NAJEX marks ANZAC DAY

Women celebrated in service

"This is the time to pause and remember the sacrifices that were made by so many, so that we can enjoy the freedom we have in our wonderful country."

Evie Smith lights a memorial candle at NAJEX's Anzac Day service at the NCJWA Hall in Woollahra on April 24. Photo: Shane Desiatnik
Evie Smith lights a memorial candle at NAJEX's Anzac Day service at the NCJWA Hall in Woollahra on April 24.

THE substantial role that the National Council of Jewish Women of Australia (NCJWA) played in the WWII war effort was celebrated on April 24 at a well-attended NSW Association of Jewish Ex-Service Men and Women (NAJEX) Anzac Day service at NCJWA Hall in Woollahra.

NCJWA NSW president Maxine Bachmayer paid tribute to Dr Fanny Reading, who founded NCJWA in 1923, and “who used to say that service is the rent we pay for the space we occupy in this world”.

Presenting a leaflet about the organisation’s first 25 years, Bachmayer said, “Through the combined efforts of the volunteers, they undertook an extraordinary amount of work,” from supporting newly arrived refugees, to raising money for a range of charities.

“On the day after the outbreak of WWII, they were galvanised into action, sewing comfort items for the fighting forces.

“Later, they established the remarkable NCJWA kiosk in Martin Place, where 300 volunteers cooked hundreds of meals per day, raising 4303 pounds for the Lord Mayor’s Australian Comforts Fund.”

Other wartime achievements by the NCJWA included donating 3100 pounds for the building of the Sir John Monash Recreation Hut in Hyde Park, and raising 300,000 pounds for the Commonwealth War Loans program.

NAJEX president Roger Selby said it was great to see student leaders from all the Sydney Jewish schools, the 3rd Rose Bay Judean Scouts, the Mt Sinai College choir, and bugler Jonah Samuels from Moriah College, participate in the service.
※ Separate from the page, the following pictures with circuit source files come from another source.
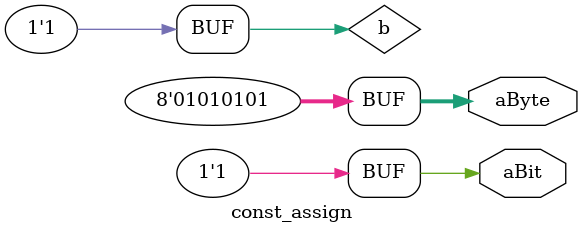
<source format=v>


`timescale 1ns/10ps

module const_assign (
    aBit,
    aByte
);


output aBit;
wire aBit;
output [7:0] aByte;
wire [7:0] aByte;

wire b;


assign b = 1;




assign aBit = b;
assign aByte = 85;

endmodule

</source>
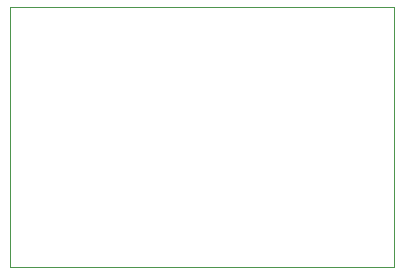
<source format=gbr>
%TF.GenerationSoftware,KiCad,Pcbnew,9.0.0*%
%TF.CreationDate,2025-06-23T18:52:12-04:00*%
%TF.ProjectId,CRSF_PWM_Gyro,43525346-5f50-4574-9d5f-4779726f2e6b,rev?*%
%TF.SameCoordinates,Original*%
%TF.FileFunction,Profile,NP*%
%FSLAX46Y46*%
G04 Gerber Fmt 4.6, Leading zero omitted, Abs format (unit mm)*
G04 Created by KiCad (PCBNEW 9.0.0) date 2025-06-23 18:52:12*
%MOMM*%
%LPD*%
G01*
G04 APERTURE LIST*
%TA.AperFunction,Profile*%
%ADD10C,0.100000*%
%TD*%
G04 APERTURE END LIST*
D10*
X120000000Y-77500000D02*
X152500000Y-77500000D01*
X152500000Y-99500000D01*
X120000000Y-99500000D01*
X120000000Y-77500000D01*
M02*

</source>
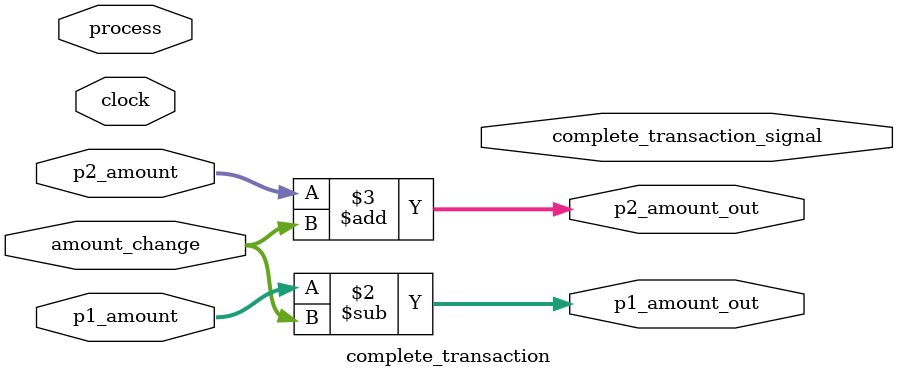
<source format=v>
module complete_transaction(process, p1_amount, p2_amount, amount_change, clock, p1_amount_out, p2_amount_out, complete_transaction_signal);
	input [2:0] process;
	input [7:0] p1_amount, p2_amount;
	input [7:0] amount_change;
	input clock;
	
	output reg [7:0] p1_amount_out, p2_amount_out;
	output reg complete_transaction_signal;
	
	always @(clock)
	begin
		p1_amount_out[7:0] <= p1_amount[7:0] - amount_change;
		p2_amount_out[7:0] <= p2_amount[7:0] + amount_change;
	end
endmodule
</source>
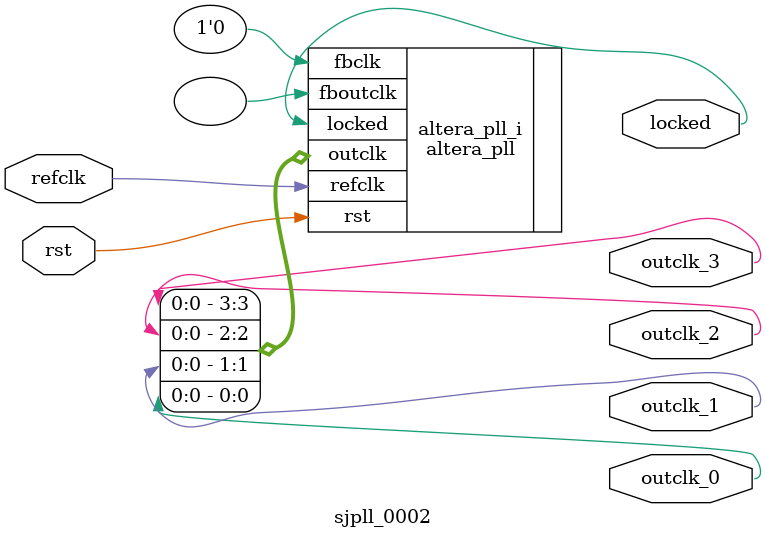
<source format=v>
`timescale 1ns/10ps
module  sjpll_0002(

	// interface 'refclk'
	input wire refclk,

	// interface 'reset'
	input wire rst,

	// interface 'outclk0'
	output wire outclk_0,

	// interface 'outclk1'
	output wire outclk_1,

	// interface 'outclk2'
	output wire outclk_2,

	// interface 'outclk3'
	output wire outclk_3,

	// interface 'locked'
	output wire locked
);

	altera_pll #(
		.fractional_vco_multiplier("true"),
		.reference_clock_frequency("50.0 MHz"),
		.pll_fractional_cout(32),
		.pll_dsm_out_sel("1st_order"),
		.operation_mode("direct"),
		.number_of_clocks(4),
		.output_clock_frequency0("25.178530 MHz"),
		.phase_shift0("0 ps"),
		.duty_cycle0(50),
		.output_clock_frequency1("100.714118 MHz"),
		.phase_shift1("353 ps"),
		.duty_cycle1(50),
		.output_clock_frequency2("25.178529 MHz"),
		.phase_shift2("0 ps"),
		.duty_cycle2(50),
		.output_clock_frequency3("8.011350 MHz"),
		.phase_shift3("0 ps"),
		.duty_cycle3(50),
		.output_clock_frequency4("0 MHz"),
		.phase_shift4("0 ps"),
		.duty_cycle4(50),
		.output_clock_frequency5("0 MHz"),
		.phase_shift5("0 ps"),
		.duty_cycle5(50),
		.output_clock_frequency6("0 MHz"),
		.phase_shift6("0 ps"),
		.duty_cycle6(50),
		.output_clock_frequency7("0 MHz"),
		.phase_shift7("0 ps"),
		.duty_cycle7(50),
		.output_clock_frequency8("0 MHz"),
		.phase_shift8("0 ps"),
		.duty_cycle8(50),
		.output_clock_frequency9("0 MHz"),
		.phase_shift9("0 ps"),
		.duty_cycle9(50),
		.output_clock_frequency10("0 MHz"),
		.phase_shift10("0 ps"),
		.duty_cycle10(50),
		.output_clock_frequency11("0 MHz"),
		.phase_shift11("0 ps"),
		.duty_cycle11(50),
		.output_clock_frequency12("0 MHz"),
		.phase_shift12("0 ps"),
		.duty_cycle12(50),
		.output_clock_frequency13("0 MHz"),
		.phase_shift13("0 ps"),
		.duty_cycle13(50),
		.output_clock_frequency14("0 MHz"),
		.phase_shift14("0 ps"),
		.duty_cycle14(50),
		.output_clock_frequency15("0 MHz"),
		.phase_shift15("0 ps"),
		.duty_cycle15(50),
		.output_clock_frequency16("0 MHz"),
		.phase_shift16("0 ps"),
		.duty_cycle16(50),
		.output_clock_frequency17("0 MHz"),
		.phase_shift17("0 ps"),
		.duty_cycle17(50),
		.pll_type("Cyclone V"),
		.pll_subtype("General"),
		.m_cnt_hi_div(7),
		.m_cnt_lo_div(7),
		.n_cnt_hi_div(256),
		.n_cnt_lo_div(256),
		.m_cnt_bypass_en("false"),
		.n_cnt_bypass_en("true"),
		.m_cnt_odd_div_duty_en("false"),
		.n_cnt_odd_div_duty_en("false"),
		.c_cnt_hi_div0(14),
		.c_cnt_lo_div0(14),
		.c_cnt_prst0(1),
		.c_cnt_ph_mux_prst0(0),
		.c_cnt_in_src0("ph_mux_clk"),
		.c_cnt_bypass_en0("false"),
		.c_cnt_odd_div_duty_en0("false"),
		.c_cnt_hi_div1(4),
		.c_cnt_lo_div1(3),
		.c_cnt_prst1(1),
		.c_cnt_ph_mux_prst1(2),
		.c_cnt_in_src1("ph_mux_clk"),
		.c_cnt_bypass_en1("false"),
		.c_cnt_odd_div_duty_en1("true"),
		.c_cnt_hi_div2(14),
		.c_cnt_lo_div2(14),
		.c_cnt_prst2(1),
		.c_cnt_ph_mux_prst2(0),
		.c_cnt_in_src2("ph_mux_clk"),
		.c_cnt_bypass_en2("false"),
		.c_cnt_odd_div_duty_en2("false"),
		.c_cnt_hi_div3(44),
		.c_cnt_lo_div3(44),
		.c_cnt_prst3(1),
		.c_cnt_ph_mux_prst3(0),
		.c_cnt_in_src3("ph_mux_clk"),
		.c_cnt_bypass_en3("false"),
		.c_cnt_odd_div_duty_en3("false"),
		.c_cnt_hi_div4(1),
		.c_cnt_lo_div4(1),
		.c_cnt_prst4(1),
		.c_cnt_ph_mux_prst4(0),
		.c_cnt_in_src4("ph_mux_clk"),
		.c_cnt_bypass_en4("true"),
		.c_cnt_odd_div_duty_en4("false"),
		.c_cnt_hi_div5(1),
		.c_cnt_lo_div5(1),
		.c_cnt_prst5(1),
		.c_cnt_ph_mux_prst5(0),
		.c_cnt_in_src5("ph_mux_clk"),
		.c_cnt_bypass_en5("true"),
		.c_cnt_odd_div_duty_en5("false"),
		.c_cnt_hi_div6(1),
		.c_cnt_lo_div6(1),
		.c_cnt_prst6(1),
		.c_cnt_ph_mux_prst6(0),
		.c_cnt_in_src6("ph_mux_clk"),
		.c_cnt_bypass_en6("true"),
		.c_cnt_odd_div_duty_en6("false"),
		.c_cnt_hi_div7(1),
		.c_cnt_lo_div7(1),
		.c_cnt_prst7(1),
		.c_cnt_ph_mux_prst7(0),
		.c_cnt_in_src7("ph_mux_clk"),
		.c_cnt_bypass_en7("true"),
		.c_cnt_odd_div_duty_en7("false"),
		.c_cnt_hi_div8(1),
		.c_cnt_lo_div8(1),
		.c_cnt_prst8(1),
		.c_cnt_ph_mux_prst8(0),
		.c_cnt_in_src8("ph_mux_clk"),
		.c_cnt_bypass_en8("true"),
		.c_cnt_odd_div_duty_en8("false"),
		.c_cnt_hi_div9(1),
		.c_cnt_lo_div9(1),
		.c_cnt_prst9(1),
		.c_cnt_ph_mux_prst9(0),
		.c_cnt_in_src9("ph_mux_clk"),
		.c_cnt_bypass_en9("true"),
		.c_cnt_odd_div_duty_en9("false"),
		.c_cnt_hi_div10(1),
		.c_cnt_lo_div10(1),
		.c_cnt_prst10(1),
		.c_cnt_ph_mux_prst10(0),
		.c_cnt_in_src10("ph_mux_clk"),
		.c_cnt_bypass_en10("true"),
		.c_cnt_odd_div_duty_en10("false"),
		.c_cnt_hi_div11(1),
		.c_cnt_lo_div11(1),
		.c_cnt_prst11(1),
		.c_cnt_ph_mux_prst11(0),
		.c_cnt_in_src11("ph_mux_clk"),
		.c_cnt_bypass_en11("true"),
		.c_cnt_odd_div_duty_en11("false"),
		.c_cnt_hi_div12(1),
		.c_cnt_lo_div12(1),
		.c_cnt_prst12(1),
		.c_cnt_ph_mux_prst12(0),
		.c_cnt_in_src12("ph_mux_clk"),
		.c_cnt_bypass_en12("true"),
		.c_cnt_odd_div_duty_en12("false"),
		.c_cnt_hi_div13(1),
		.c_cnt_lo_div13(1),
		.c_cnt_prst13(1),
		.c_cnt_ph_mux_prst13(0),
		.c_cnt_in_src13("ph_mux_clk"),
		.c_cnt_bypass_en13("true"),
		.c_cnt_odd_div_duty_en13("false"),
		.c_cnt_hi_div14(1),
		.c_cnt_lo_div14(1),
		.c_cnt_prst14(1),
		.c_cnt_ph_mux_prst14(0),
		.c_cnt_in_src14("ph_mux_clk"),
		.c_cnt_bypass_en14("true"),
		.c_cnt_odd_div_duty_en14("false"),
		.c_cnt_hi_div15(1),
		.c_cnt_lo_div15(1),
		.c_cnt_prst15(1),
		.c_cnt_ph_mux_prst15(0),
		.c_cnt_in_src15("ph_mux_clk"),
		.c_cnt_bypass_en15("true"),
		.c_cnt_odd_div_duty_en15("false"),
		.c_cnt_hi_div16(1),
		.c_cnt_lo_div16(1),
		.c_cnt_prst16(1),
		.c_cnt_ph_mux_prst16(0),
		.c_cnt_in_src16("ph_mux_clk"),
		.c_cnt_bypass_en16("true"),
		.c_cnt_odd_div_duty_en16("false"),
		.c_cnt_hi_div17(1),
		.c_cnt_lo_div17(1),
		.c_cnt_prst17(1),
		.c_cnt_ph_mux_prst17(0),
		.c_cnt_in_src17("ph_mux_clk"),
		.c_cnt_bypass_en17("true"),
		.c_cnt_odd_div_duty_en17("false"),
		.pll_vco_div(1),
		.pll_cp_current(20),
		.pll_bwctrl(4000),
		.pll_output_clk_frequency("704.998818 MHz"),
		.pll_fractional_division("429400000"),
		.mimic_fbclk_type("none"),
		.pll_fbclk_mux_1("glb"),
		.pll_fbclk_mux_2("m_cnt"),
		.pll_m_cnt_in_src("ph_mux_clk"),
		.pll_slf_rst("false")
	) altera_pll_i (
		.rst	(rst),
		.outclk	({outclk_3, outclk_2, outclk_1, outclk_0}),
		.locked	(locked),
		.fboutclk	( ),
		.fbclk	(1'b0),
		.refclk	(refclk)
	);
endmodule


</source>
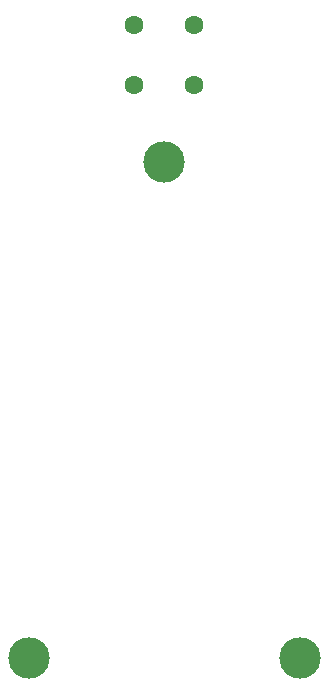
<source format=gbr>
G04 (created by PCBNEW (2013-may-18)-stable) date Пт 28 авг 2015 20:21:17*
%MOIN*%
G04 Gerber Fmt 3.4, Leading zero omitted, Abs format*
%FSLAX34Y34*%
G01*
G70*
G90*
G04 APERTURE LIST*
%ADD10C,0.00393701*%
%ADD11C,0.137795*%
%ADD12C,0.0629921*%
G04 APERTURE END LIST*
G54D10*
G54D11*
X7081Y-27840D03*
X16137Y-27840D03*
X11609Y-11304D03*
G54D12*
X12609Y-6761D03*
X10609Y-6761D03*
X10609Y-8761D03*
X12609Y-8761D03*
M02*

</source>
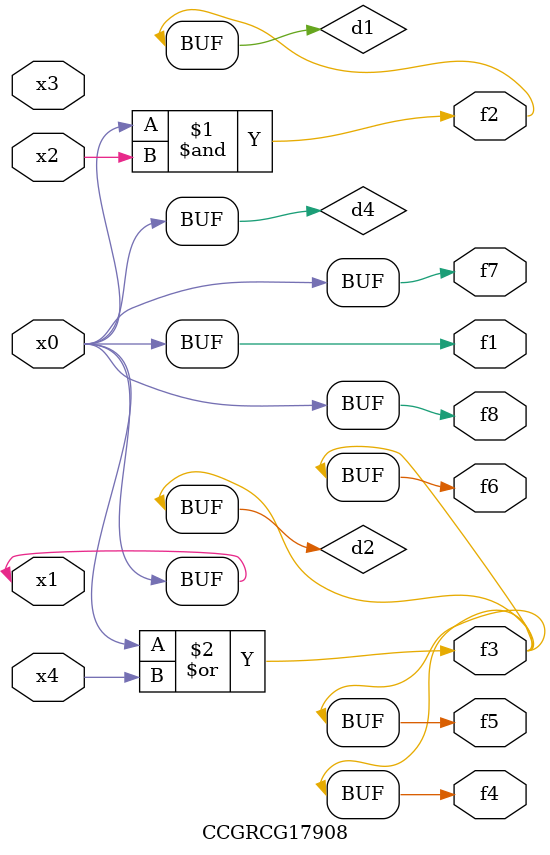
<source format=v>
module CCGRCG17908(
	input x0, x1, x2, x3, x4,
	output f1, f2, f3, f4, f5, f6, f7, f8
);

	wire d1, d2, d3, d4;

	and (d1, x0, x2);
	or (d2, x0, x4);
	nand (d3, x0, x2);
	buf (d4, x0, x1);
	assign f1 = d4;
	assign f2 = d1;
	assign f3 = d2;
	assign f4 = d2;
	assign f5 = d2;
	assign f6 = d2;
	assign f7 = d4;
	assign f8 = d4;
endmodule

</source>
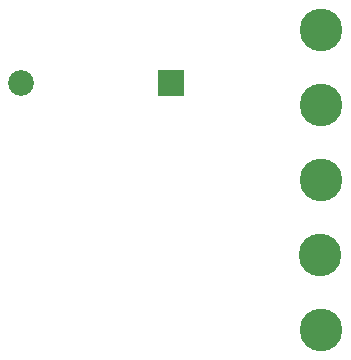
<source format=gbr>
G04 start of page 7 for group -4062 idx -4062 *
G04 Title: (unknown), soldermask *
G04 Creator: pcb 4.0.2 *
G04 CreationDate: Mon Aug 16 01:28:39 2021 UTC *
G04 For: ndholmes *
G04 Format: Gerber/RS-274X *
G04 PCB-Dimensions (mil): 1800.00 1500.00 *
G04 PCB-Coordinate-Origin: lower left *
%MOIN*%
%FSLAX25Y25*%
%LNBOTTOMMASK*%
%ADD37C,0.0860*%
%ADD36C,0.0001*%
%ADD35C,0.1420*%
G54D35*X160000Y80000D03*
Y30000D03*
X159500Y55000D03*
X160000Y105000D03*
Y130000D03*
G54D36*G36*
X105700Y116800D02*Y108200D01*
X114300D01*
Y116800D01*
X105700D01*
G37*
G54D37*X60000Y112500D03*
M02*

</source>
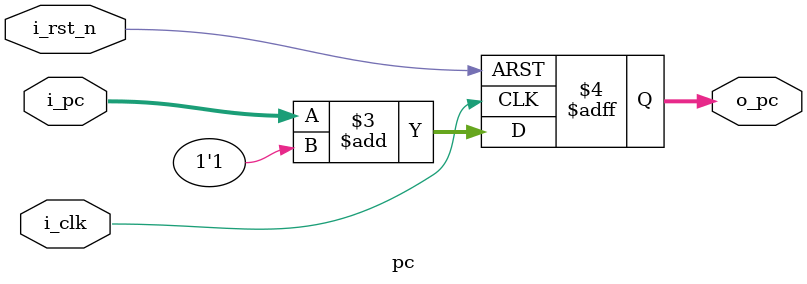
<source format=v>
module pc(i_clk, i_rst_n, i_pc, o_pc);

input               i_clk, i_rst_n;
input       [31:0]  i_pc;
output  reg [31:0]  o_pc;

always @(posedge i_clk, negedge i_rst_n) begin
    if(~i_rst_n)begin
        o_pc <= 32'd0;
    end 
    else begin
        o_pc <= i_pc + 1'b1;    
    end
end
   
endmodule
</source>
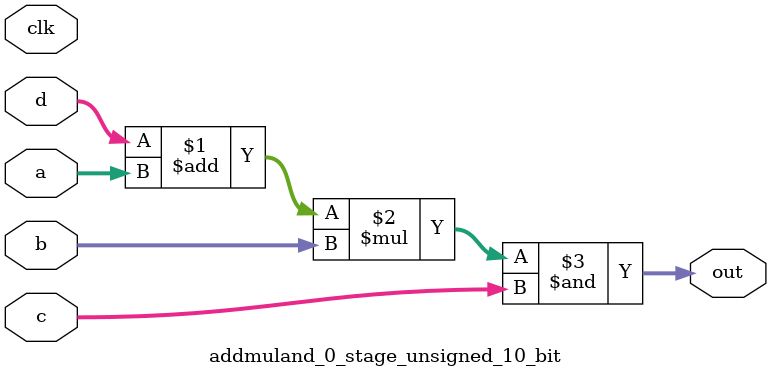
<source format=sv>
(* use_dsp = "yes" *) module addmuland_0_stage_unsigned_10_bit(
	input  [9:0] a,
	input  [9:0] b,
	input  [9:0] c,
	input  [9:0] d,
	output [9:0] out,
	input clk);

	assign out = ((d + a) * b) & c;
endmodule

</source>
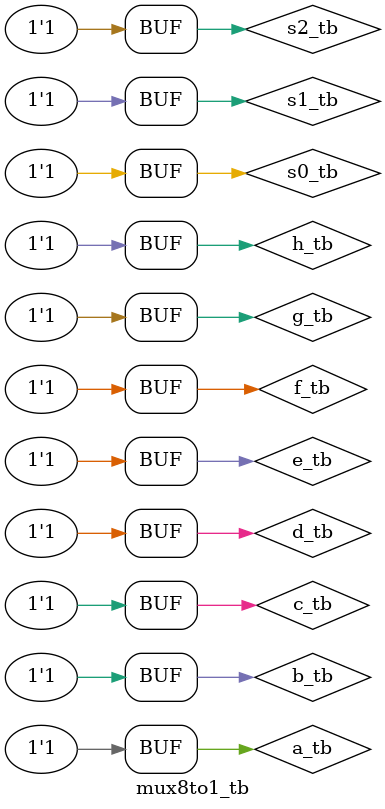
<source format=v>
module mux8to1_tb();
  reg a_tb,b_tb,c_tb,d_tb,e_tb,f_tb,g_tb,h_tb,s2_tb,s1_tb,s0_tb;
  wire y_tb;
  mux8to1 duv (.a(a_tb),.b(b_tb),.c(c_tb),.d(d_tb),.e(e_tb),.f(f_tb),.g(g_tb),.h(h_tb),.s2(s2_tb),.s1(s1_tb),.s0(s0_tb),.y(y_tb));
  initial
    
    begin
      $dumpfile("test.vcd");
      $dumpvars(1);
      a_tb = 0;
      b_tb = 0;
      c_tb = 0;
      d_tb = 0;
      e_tb = 0;
      f_tb = 0;
      g_tb = 0;
      h_tb = 0;
      #5 a_tb=~a_tb;
      s2_tb=0;s1_tb=0;s0_tb=0; #10;
      s2_tb=0;s1_tb=0;s0_tb=0; #10;
      #5 b_tb=~b_tb;
      s2_tb=0;s1_tb=0;s0_tb=1; #10;
      s2_tb=0;s1_tb=0;s0_tb=1; #10;
      #5 c_tb=~c_tb;
      s2_tb=0;s1_tb=1;s0_tb=0; #10;
      s2_tb=0;s1_tb=1;s0_tb=0; #10;
      #5 d_tb=~d_tb;
      s2_tb=0;s1_tb=1;s0_tb=1; #10; 
      s2_tb=0;s1_tb=1;s0_tb=1; #10;
      #5 e_tb=~e_tb;
      s2_tb=1;s1_tb=0;s0_tb=0; #10;
      s2_tb=1;s1_tb=0;s0_tb=0; #10;
      #5 f_tb=~f_tb;
      s2_tb=1;s1_tb=0;s0_tb=1; #10;
      s2_tb=1;s1_tb=0;s0_tb=1; #10;
      #5 g_tb=~g_tb;
      s2_tb=1;s1_tb=1;s0_tb=0; #10;
      s2_tb=1;s1_tb=1;s0_tb=0; #10;
      #5 h_tb=~h_tb;
      s2_tb=1;s1_tb=1;s0_tb=1; #10;
      s2_tb=1;s1_tb=1;s0_tb=1; #10;
    end
endmodule

 
          
      
      

</source>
“This is the time to pause and remember the sacrifices that were made by so many, so that we can enjoy the freedom we have in our wonderful country,” Selby said.

“Indeed, the current terrible situation in Ukraine, which we see nightly on our television screens, really brings it home to us just what many of them went through.”

When introducing the service, Rabbanit Judith Levitan said just as the process of “active remembering” is a key part of the recently completed Jewish festival of Passover, it is also central to Anzac Day.

“We celebrate the Anzac values of courage, mateship, teamwork, and self-sacrifice, and we promise to incorporate these ideas into our lives,” she said.

Colonel David Wilkins, whose extensive military career included a leadership role in the 50th Battalion deployed to Vietnam in 1969, spoke of the army regulars, conscripts, and less experienced reinforcements, who despite finding themselves in the thick of jungle-based warfare, “accepted, faced and overcame each challenge together, just like the Anzacs before them”.